◆ **EXTRACT**
==*==
For Fodor, acceptance of the one-to-one postulate implies that (observability aside) rm must equal RT. Thus, he is able to conclude that single-stage and mediation theories differ only in terms of observability and not in explanatory value. While Osgood agrees with Fodor that single-stage theory is inadequate and agrees to the holding of the one-to-one postulate, he does not agree that mediation theory can be reduced to single-stage theory. He holds while there is a one-to-one correspondence between rm and RT, nevertheless, rm does not equal RT (observability aside) and need not equal RT for a referring function to be made. To determine just what implications follow from acceptance of the one-to-one postulate is then the problem which must be resolved.3

 

The foregoing brief description of some of the essentials of Osgood’s theory is, I believe, basically representative of neo-behaviorist theorizing. Other neo- behaviorists, such as Staats (1967) and Berlyne, differ in many respects but not in any significant way especially when their views are compared with those of the Chomskyans. All neo-behavioristic theories derive ‘ ideas ’ from behavior with the utilization of principles of association. This is in sharp contrast to the Chomskyans who base the acquisition of knowledge on the notion of innate ideas and then rely essentially on some sort of matching principles which interact with experience in order to activate those ideas. The views of both of these camps contrast with those of such empiricists as Piaget and de-Zwart. These psychologists derive ideas from experience with the use of a modus operandi which a person inherits. Cognitive structures are generated as a result of this intellectual functioning.
==*==
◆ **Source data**
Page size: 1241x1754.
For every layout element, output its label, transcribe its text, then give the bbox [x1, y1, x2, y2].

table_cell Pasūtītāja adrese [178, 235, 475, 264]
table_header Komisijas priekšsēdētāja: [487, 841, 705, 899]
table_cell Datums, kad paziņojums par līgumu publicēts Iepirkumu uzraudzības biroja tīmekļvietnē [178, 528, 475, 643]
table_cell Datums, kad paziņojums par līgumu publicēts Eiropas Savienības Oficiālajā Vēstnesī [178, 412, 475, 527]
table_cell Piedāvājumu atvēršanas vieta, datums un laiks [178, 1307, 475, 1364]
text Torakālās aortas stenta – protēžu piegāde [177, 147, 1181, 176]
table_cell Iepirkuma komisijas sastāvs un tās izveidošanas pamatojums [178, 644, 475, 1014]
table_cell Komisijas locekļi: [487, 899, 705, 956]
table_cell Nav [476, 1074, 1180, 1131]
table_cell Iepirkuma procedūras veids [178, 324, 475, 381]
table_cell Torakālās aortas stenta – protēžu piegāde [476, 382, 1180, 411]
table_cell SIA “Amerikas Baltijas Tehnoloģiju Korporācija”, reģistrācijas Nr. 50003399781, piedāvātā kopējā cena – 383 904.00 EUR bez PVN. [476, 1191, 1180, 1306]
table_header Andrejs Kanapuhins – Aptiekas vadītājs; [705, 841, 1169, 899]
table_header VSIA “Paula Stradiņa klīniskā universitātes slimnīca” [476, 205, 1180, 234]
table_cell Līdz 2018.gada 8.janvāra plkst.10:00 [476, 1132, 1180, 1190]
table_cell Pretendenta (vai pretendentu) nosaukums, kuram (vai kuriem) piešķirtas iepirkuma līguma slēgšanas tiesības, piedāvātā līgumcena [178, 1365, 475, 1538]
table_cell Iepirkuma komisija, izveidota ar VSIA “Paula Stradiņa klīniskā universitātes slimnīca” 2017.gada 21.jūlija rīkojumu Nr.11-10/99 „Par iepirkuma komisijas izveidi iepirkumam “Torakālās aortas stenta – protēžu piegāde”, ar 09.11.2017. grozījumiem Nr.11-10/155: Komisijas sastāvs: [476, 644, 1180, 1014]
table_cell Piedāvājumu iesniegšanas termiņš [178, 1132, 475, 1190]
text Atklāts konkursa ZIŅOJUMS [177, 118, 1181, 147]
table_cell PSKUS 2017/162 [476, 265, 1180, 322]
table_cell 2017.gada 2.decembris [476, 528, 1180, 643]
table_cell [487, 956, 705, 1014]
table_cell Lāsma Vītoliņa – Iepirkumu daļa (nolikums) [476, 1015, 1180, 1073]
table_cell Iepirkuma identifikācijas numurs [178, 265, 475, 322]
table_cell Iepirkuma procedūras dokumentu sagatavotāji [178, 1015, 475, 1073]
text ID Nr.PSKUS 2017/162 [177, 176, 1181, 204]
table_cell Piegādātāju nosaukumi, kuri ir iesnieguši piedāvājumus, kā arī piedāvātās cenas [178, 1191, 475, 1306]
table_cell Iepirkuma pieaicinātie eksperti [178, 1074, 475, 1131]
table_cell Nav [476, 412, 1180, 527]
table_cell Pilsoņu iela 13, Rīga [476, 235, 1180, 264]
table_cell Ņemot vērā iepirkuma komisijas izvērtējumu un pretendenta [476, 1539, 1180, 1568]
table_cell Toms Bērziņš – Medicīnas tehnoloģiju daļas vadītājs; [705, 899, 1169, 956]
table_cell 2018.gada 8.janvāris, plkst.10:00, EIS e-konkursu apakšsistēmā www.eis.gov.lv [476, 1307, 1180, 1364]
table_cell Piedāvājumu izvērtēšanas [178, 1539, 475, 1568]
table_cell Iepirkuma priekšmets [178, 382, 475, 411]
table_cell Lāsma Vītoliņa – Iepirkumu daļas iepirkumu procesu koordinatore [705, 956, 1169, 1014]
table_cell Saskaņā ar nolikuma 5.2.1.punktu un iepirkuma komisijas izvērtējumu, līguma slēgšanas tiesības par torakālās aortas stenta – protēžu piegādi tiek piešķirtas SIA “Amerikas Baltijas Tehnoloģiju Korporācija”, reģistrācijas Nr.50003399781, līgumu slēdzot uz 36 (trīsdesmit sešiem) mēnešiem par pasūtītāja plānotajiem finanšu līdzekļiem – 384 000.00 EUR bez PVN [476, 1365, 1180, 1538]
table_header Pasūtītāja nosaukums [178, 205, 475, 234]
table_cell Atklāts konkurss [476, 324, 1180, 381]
==*==
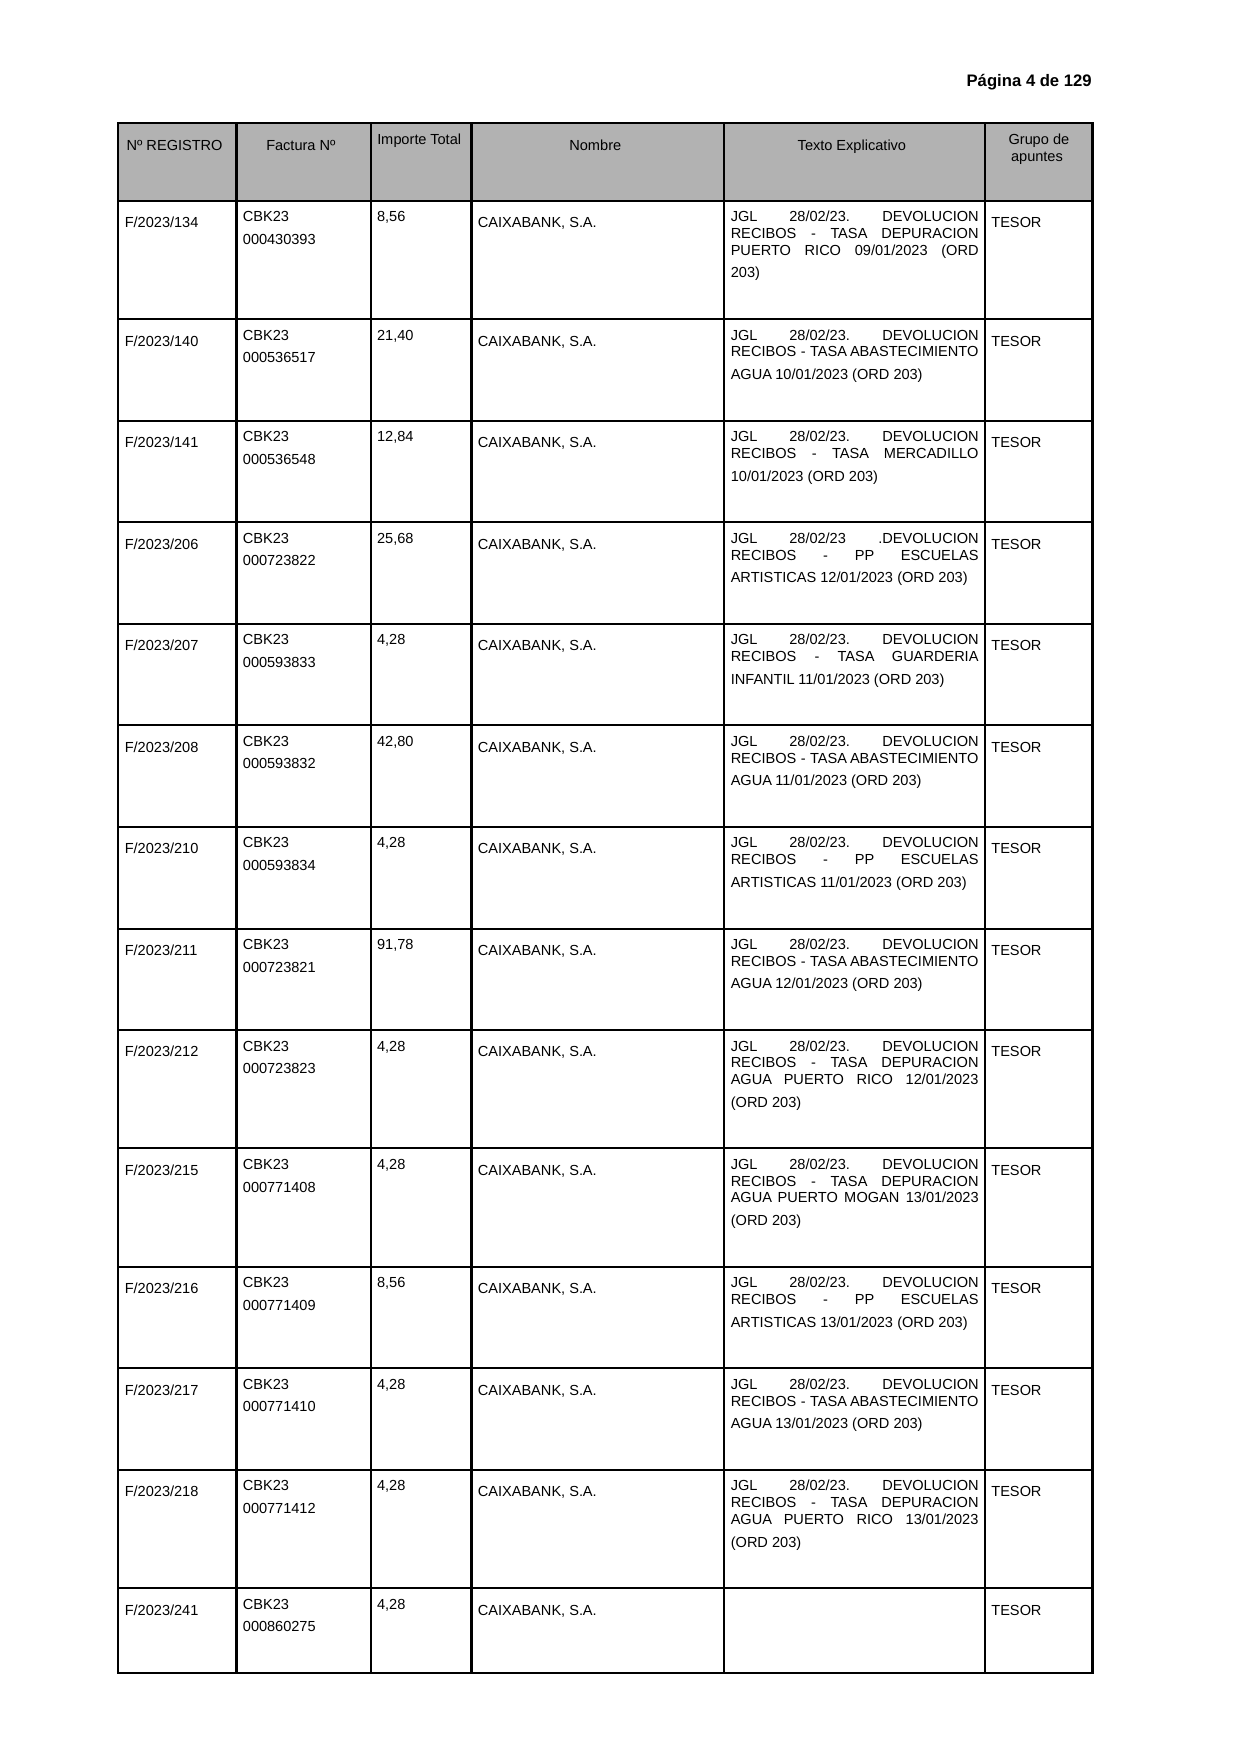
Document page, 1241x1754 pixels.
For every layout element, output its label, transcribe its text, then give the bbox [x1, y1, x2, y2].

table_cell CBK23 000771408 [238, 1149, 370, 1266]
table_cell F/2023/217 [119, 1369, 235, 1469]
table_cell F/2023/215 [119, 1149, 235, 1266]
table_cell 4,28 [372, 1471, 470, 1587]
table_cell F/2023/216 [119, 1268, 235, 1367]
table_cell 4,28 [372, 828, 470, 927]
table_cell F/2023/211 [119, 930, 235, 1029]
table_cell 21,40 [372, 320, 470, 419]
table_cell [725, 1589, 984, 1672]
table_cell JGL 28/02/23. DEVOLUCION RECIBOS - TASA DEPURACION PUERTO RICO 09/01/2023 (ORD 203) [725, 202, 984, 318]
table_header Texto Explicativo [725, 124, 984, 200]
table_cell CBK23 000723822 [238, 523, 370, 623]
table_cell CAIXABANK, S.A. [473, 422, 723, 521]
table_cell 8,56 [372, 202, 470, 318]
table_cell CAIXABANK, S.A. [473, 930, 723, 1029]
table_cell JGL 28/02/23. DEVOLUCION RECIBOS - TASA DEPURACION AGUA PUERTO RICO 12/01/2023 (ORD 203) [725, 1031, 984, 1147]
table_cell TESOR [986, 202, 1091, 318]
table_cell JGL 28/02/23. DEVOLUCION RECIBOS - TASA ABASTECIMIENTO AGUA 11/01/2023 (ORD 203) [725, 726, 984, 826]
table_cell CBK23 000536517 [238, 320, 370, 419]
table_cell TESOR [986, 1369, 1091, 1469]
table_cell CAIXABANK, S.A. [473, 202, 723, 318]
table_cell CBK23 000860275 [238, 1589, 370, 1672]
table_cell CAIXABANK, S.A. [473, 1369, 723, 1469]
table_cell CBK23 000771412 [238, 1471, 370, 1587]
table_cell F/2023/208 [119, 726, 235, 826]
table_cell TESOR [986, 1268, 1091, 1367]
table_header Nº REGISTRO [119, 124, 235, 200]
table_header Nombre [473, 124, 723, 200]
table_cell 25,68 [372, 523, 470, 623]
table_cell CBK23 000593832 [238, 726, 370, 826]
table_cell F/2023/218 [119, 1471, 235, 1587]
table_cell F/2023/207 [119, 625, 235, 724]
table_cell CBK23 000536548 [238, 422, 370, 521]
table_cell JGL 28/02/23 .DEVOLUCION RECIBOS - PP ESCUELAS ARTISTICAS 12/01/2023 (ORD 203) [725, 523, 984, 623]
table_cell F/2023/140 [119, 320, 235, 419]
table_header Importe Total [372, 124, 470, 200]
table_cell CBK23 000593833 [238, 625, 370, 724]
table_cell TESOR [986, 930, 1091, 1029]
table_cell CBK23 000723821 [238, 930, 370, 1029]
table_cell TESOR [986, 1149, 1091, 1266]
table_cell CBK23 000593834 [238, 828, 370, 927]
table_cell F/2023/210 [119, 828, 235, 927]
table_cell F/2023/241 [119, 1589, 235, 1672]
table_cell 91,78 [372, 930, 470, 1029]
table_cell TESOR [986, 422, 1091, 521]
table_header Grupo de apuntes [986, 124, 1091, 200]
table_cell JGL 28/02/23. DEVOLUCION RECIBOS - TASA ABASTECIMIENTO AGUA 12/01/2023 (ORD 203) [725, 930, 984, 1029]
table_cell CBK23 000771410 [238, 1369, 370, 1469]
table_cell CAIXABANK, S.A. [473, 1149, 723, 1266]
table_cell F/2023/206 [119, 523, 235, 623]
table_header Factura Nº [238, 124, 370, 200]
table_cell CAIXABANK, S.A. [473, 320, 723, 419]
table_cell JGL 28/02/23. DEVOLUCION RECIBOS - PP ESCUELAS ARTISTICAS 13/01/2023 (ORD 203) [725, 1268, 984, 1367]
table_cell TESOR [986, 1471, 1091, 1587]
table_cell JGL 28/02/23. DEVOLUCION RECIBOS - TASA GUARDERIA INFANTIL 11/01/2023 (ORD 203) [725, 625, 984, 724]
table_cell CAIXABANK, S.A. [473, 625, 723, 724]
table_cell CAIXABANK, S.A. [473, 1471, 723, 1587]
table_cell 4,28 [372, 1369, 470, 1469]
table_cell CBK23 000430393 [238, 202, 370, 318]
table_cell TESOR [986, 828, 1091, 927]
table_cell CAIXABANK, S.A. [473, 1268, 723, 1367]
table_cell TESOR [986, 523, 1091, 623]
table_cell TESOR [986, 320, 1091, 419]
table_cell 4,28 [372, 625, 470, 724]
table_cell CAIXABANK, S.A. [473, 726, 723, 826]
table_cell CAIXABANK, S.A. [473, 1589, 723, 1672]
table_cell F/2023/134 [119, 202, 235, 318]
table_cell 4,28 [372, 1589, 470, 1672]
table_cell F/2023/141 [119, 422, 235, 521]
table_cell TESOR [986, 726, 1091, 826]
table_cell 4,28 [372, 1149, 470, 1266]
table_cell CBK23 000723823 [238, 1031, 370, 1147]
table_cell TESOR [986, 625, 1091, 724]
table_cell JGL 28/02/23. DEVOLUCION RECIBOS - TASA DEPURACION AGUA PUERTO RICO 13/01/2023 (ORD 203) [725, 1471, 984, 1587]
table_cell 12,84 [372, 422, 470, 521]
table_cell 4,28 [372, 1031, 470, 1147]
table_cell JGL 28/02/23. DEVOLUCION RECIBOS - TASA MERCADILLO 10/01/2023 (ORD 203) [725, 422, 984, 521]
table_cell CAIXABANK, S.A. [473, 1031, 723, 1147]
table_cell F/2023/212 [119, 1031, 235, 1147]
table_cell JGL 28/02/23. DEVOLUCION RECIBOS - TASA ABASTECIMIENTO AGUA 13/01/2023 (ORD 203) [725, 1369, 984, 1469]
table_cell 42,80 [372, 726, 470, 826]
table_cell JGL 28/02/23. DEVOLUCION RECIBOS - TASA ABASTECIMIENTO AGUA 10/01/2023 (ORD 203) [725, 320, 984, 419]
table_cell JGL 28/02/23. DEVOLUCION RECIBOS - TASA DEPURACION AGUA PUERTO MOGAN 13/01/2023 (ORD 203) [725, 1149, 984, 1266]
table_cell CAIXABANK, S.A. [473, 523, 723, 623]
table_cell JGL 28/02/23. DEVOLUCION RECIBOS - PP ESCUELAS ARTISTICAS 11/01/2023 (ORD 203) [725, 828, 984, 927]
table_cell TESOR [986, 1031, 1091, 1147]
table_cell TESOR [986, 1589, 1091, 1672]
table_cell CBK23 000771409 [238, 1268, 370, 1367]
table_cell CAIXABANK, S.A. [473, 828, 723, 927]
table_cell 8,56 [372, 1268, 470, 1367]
==*==
◆ **REQUIRED TASKS**
A: Can you recast the part of the listing that opens with the line containing "table_cell CBK23 000771408" and closes with the line containing "table_cell F/2023/211 [119, 930, 235, 1029]" as a Markdown table with the columns Row and Line, leaving out blank lines?
B: Would you continue the passage on neo-behaviorist and Chomskyan theories of knowledge from the point where it stops?
The passage and the listing have nothing to do with each other.

◆ **SOLVED TASKS**
A:
| Row | Line |
|---|---|
| 1 | table_cell CBK23 000771408 [238, 1149, 370, 1266] |
| 2 | table_cell F/2023/217 [119, 1369, 235, 1469] |
| 3 | table_cell F/2023/215 [119, 1149, 235, 1266] |
| 4 | table_cell 4,28 [372, 1471, 470, 1587] |
| 5 | table_cell F/2023/216 [119, 1268, 235, 1367] |
| 6 | table_cell 4,28 [372, 828, 470, 927] |
| 7 | table_cell F/2023/211 [119, 930, 235, 1029] |

B:
 

For the behaviorist, ideas are ultimately composed of elements of behavior and in this sense are not abstract. On the other hand, neither the Chomskyans nor the Genevans (Piaget, de-Zwart, etc.) limit themselves to ideas based on the elements of the physical world, for they posit ideas which are purely abstract or mental. Ideas like transformations, deep structure, phrase marker, etc. cannot, they maintain, be reduced to physical terms. Given that behaviorists exclude such abstract ideas from their theory, it is not surprising that they sharply disagree with Chomsky’s view of language as a set of rules since most of Chomsky’s rules are abstract and involve a number of abstract entities. In the behaviorist view, sentences are constructed not by the application of rules but by the association of meaning constructs. The adequacy of the behaviorisms system which relies solely upon such a construct as rm and upon associationist principles has been challenged by Chomsky (1957) and by others such as Bever, Fodor and Garrett (1968).4 In his paper, Osgood attempts to justify the behaviorist system. This attempt cannot be regarded as successful, however, since Osgood does not specify precisely how any of the interesting language phenomena which he discusses (presuppositions, center-embedding, etc.) may be accounted for within his behaviorist system.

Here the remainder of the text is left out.